=== Problem set ===
[1] According to the passage on the 28th Quebec Legislature, on what date did the name change to National Assembly of Quebec take effect?
[2] Using the passage on the 28th Quebec Legislature, decide whether each statement agrees with it: (a) The assembly sat for five sessions. (b) Jean Lesage led the Union Nationale government. (c) The session held on 20 October 1967 lasted one week.

=== Given passage ===
*-*-*
= 28th Quebec Legislature =

The 28th Legislative Assembly of Quebec / 28th National Assembly of Quebec was the provincial legislature in Quebec, Canada that was elected in the 1966 Quebec general election. The name change from Legislative Assembly of Quebec to National Assembly of Quebec came into effect on December 31, 1968. The assembly sat for five sessions, from 1 December 1966 to 12 August 1967; on 20 October 1967 (one day); from 20 February 1968 to 18 December 1968; from 25 February 1969 to 23 December 1969; and from 24 February 1970 to 12 March 1970. The Union Nationale government was led by Daniel Johnson until his death in office, and then by Jean-Jacques Bertrand. The Liberal opposition was led by Jean Lesage and then by Robert Bourassa.
*-*-*
=== Dataset entries ===
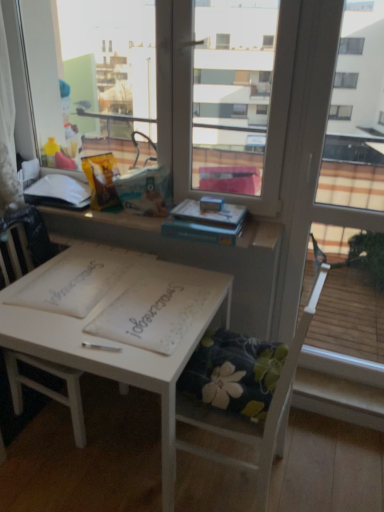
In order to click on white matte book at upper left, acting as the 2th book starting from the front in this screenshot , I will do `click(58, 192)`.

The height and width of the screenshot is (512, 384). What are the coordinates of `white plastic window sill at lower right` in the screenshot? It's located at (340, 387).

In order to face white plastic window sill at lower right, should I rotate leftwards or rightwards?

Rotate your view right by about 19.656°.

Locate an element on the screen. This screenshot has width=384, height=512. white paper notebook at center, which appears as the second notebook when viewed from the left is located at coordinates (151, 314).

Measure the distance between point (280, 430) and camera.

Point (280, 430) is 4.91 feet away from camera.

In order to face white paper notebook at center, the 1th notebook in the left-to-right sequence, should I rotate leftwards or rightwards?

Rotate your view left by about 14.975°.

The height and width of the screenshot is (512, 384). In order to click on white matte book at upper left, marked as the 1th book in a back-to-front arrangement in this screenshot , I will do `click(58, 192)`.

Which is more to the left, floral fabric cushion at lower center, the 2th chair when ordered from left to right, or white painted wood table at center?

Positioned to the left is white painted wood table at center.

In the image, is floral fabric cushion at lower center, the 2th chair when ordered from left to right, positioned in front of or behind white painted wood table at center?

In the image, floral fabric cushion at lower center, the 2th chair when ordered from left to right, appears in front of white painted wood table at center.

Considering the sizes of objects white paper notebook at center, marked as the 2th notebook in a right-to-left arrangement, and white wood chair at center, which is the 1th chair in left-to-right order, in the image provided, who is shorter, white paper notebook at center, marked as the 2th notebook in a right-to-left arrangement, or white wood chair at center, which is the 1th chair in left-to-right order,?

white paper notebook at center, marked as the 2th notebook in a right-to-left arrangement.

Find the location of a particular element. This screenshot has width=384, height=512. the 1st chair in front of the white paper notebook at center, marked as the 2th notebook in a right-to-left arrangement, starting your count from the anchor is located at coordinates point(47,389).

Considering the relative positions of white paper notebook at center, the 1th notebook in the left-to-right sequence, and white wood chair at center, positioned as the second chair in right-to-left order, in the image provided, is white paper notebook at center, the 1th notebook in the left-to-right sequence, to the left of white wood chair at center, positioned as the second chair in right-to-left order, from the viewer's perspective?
*-*-*
=== Results of the tasks ===
[1] December 31, 1968

[2]
(a) Yes: "The assembly sat for five sessions"
(b) No: "The Union Nationale government was led by Daniel Johnson until his death in office, and then by Jean-Jacques Bertrand. The Liberal opposition was led by Jean Lesage"
(c) No: "on 20 October 1967 (one day)"